■ **Exercise details**
Lines to be reproduced exactly: the one that holds "Postavi pitanje" and all those after it through the end of the data. Include no others.

Raw data section start

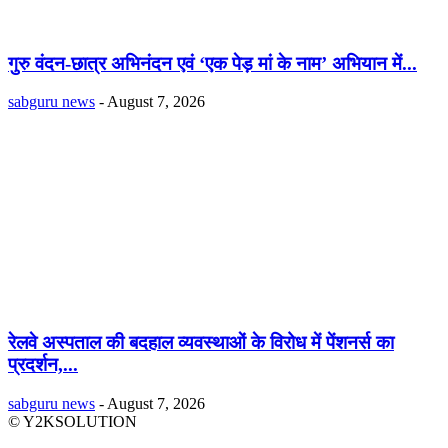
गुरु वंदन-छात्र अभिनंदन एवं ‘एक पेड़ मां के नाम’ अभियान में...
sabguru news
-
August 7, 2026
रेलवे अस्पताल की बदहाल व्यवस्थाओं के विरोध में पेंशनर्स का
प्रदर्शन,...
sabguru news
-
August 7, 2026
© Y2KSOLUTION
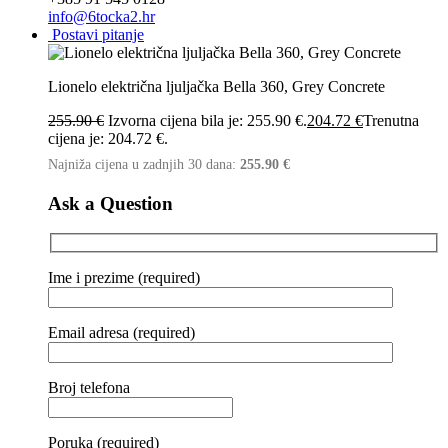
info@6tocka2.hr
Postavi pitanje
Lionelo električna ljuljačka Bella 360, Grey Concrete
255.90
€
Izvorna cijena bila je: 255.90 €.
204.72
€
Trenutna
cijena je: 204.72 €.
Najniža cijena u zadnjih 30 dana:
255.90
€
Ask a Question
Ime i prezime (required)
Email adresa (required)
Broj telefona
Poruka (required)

Raw data section end

■ **Answer below**
Postavi pitanje
Lionelo električna ljuljačka Bella 360, Grey Concrete
255.90
€
Izvorna cijena bila je: 255.90 €.
204.72
€
Trenutna
cijena je: 204.72 €.
Najniža cijena u zadnjih 30 dana:
255.90
€
Ask a Question
Ime i prezime (required)
Email adresa (required)
Broj telefona
Poruka (required)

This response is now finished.